Arueshalae crashed from memory to memory, from dream to dream, her body starved for air it did not need, her mind reeling under wave after crushing wave of emotions she could not name and did not understand. She felt assaulted, violated, powerless, and above all terrified.

I've written two more of these, probably the last ones I'll write for book I (my group plays once a month for a long day, but we missed some summer sessions. I suspect we'll wrap book I in November. This third prologue imagines the opening of the portal at Threshold. I condensed the history to make it more of a dramatic moment than a gradual unfolding. I also wanted to introduce Suture, Opon, and Wiiver to the players before book VI. This won't pay off for two years, but it'll make those encounters more meaningful, hopefully. I also wanted to introduce Areelu prior to the PCs encountering her at the end of book I.
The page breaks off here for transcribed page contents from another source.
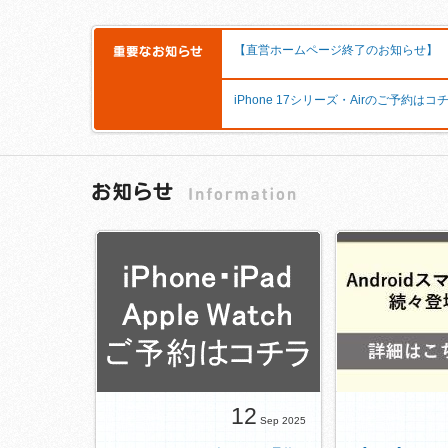
【直営ホームページ終了のお知らせ】
iPhone 17シリーズ・Airのご予約はコ
12
Sep 2025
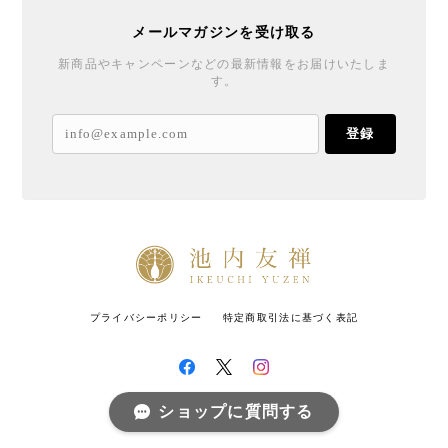
メールマガジンを受け取る
新商品やキャンペーンなどの最新情報をお届けいたしま
す。
登録
プライバシーポリシー
特定商取引法に基づく表記
ショップに質問する
© 池内友禅 All rights reserved.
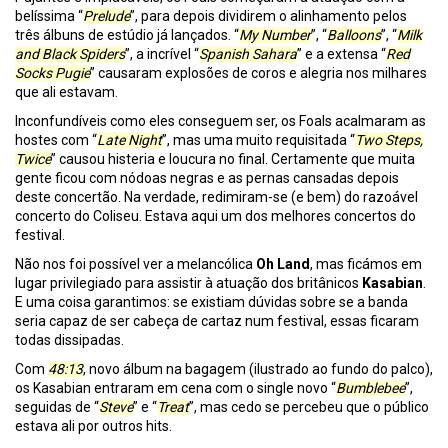
belíssima “
Prelude
”, para depois dividirem o alinhamento pelos
três álbuns de estúdio já lançados. “
My Number
”, “
Balloons
”, “
Milk
and Black Spiders
”, a incrível “
Spanish Sahara
” e a extensa “
Red
Socks Pugie
” causaram explosões de coros e alegria nos milhares
que ali estavam.
Inconfundíveis como eles conseguem ser, os Foals acalmaram as
hostes com “
Late Night
”, mas uma muito requisitada “
Two Steps,
Twice
” causou histeria e loucura no final. Certamente que muita
gente ficou com nódoas negras e as pernas cansadas depois
deste concertão. Na verdade, redimiram-se (e bem) do razoável
concerto do Coliseu. Estava aqui um dos melhores concertos do
festival.
Não nos foi possível ver a melancólica
Oh Land
, mas ficámos em
lugar privilegiado para assistir à atuação dos britânicos
Kasabian
.
E uma coisa garantimos: se existiam dúvidas sobre se a banda
seria capaz de ser cabeça de cartaz num festival, essas ficaram
todas dissipadas.
Com
48:13
, novo álbum na bagagem (ilustrado ao fundo do palco),
os Kasabian entraram em cena com o single novo “
Bumblebee
”,
seguidas de “
Steve
” e “
Treat
”, mas cedo se percebeu que o público
estava ali por outros hits.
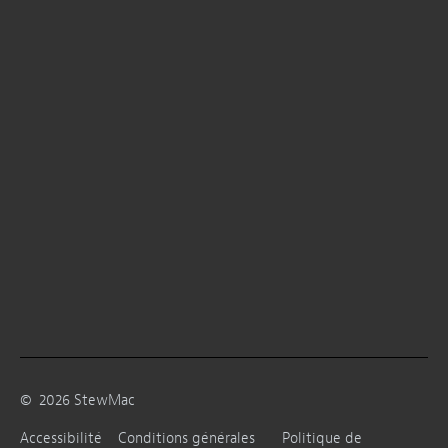
©
2026
StewMac
Accessibilité
Conditions générales
Politique de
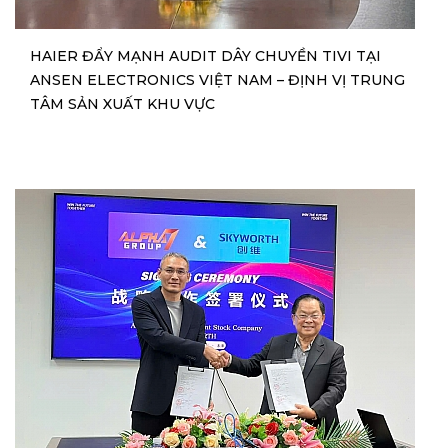
HAIER ĐẨY MẠNH AUDIT DÂY CHUYỀN TIVI TẠI
ANSEN ELECTRONICS VIỆT NAM – ĐỊNH VỊ TRUNG
TÂM SẢN XUẤT KHU VỰC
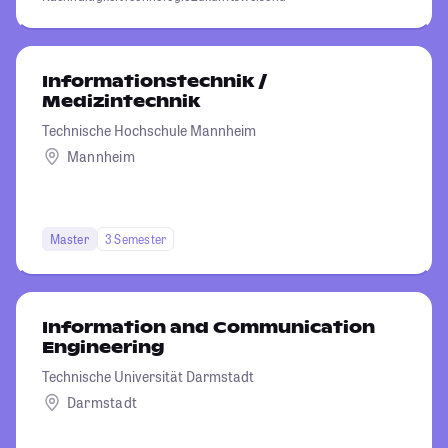
Informationstechnik /
Medizintechnik
Technische Hochschule Mannheim
Mannheim
Master
3 Semester
Information and Communication
Engineering
Technische Universität Darmstadt
Darmstadt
The tower of Threshold was visible across Northmounds, a five-pronged stone spike rising from the High Carins, towering over the surrounding outbuildings that housed the wardens. The sky was dark, angry, taking on an unnatural deep red hue, flecked with orange and purple. There was a faint buzzing on the wind, increasingly common throughout the Northmounds over the past several years. Small portals would open throughout Sarkoris, disgorge a handful of insectoid demons, and then close. It was hard not to blame the arcane practitioners sealed in the tower, but the leaders of Sarkoris assured a nervous populace that the magic practiced in the tower could not escape it. That was how it kept Sarkoris safe. That was its purpose.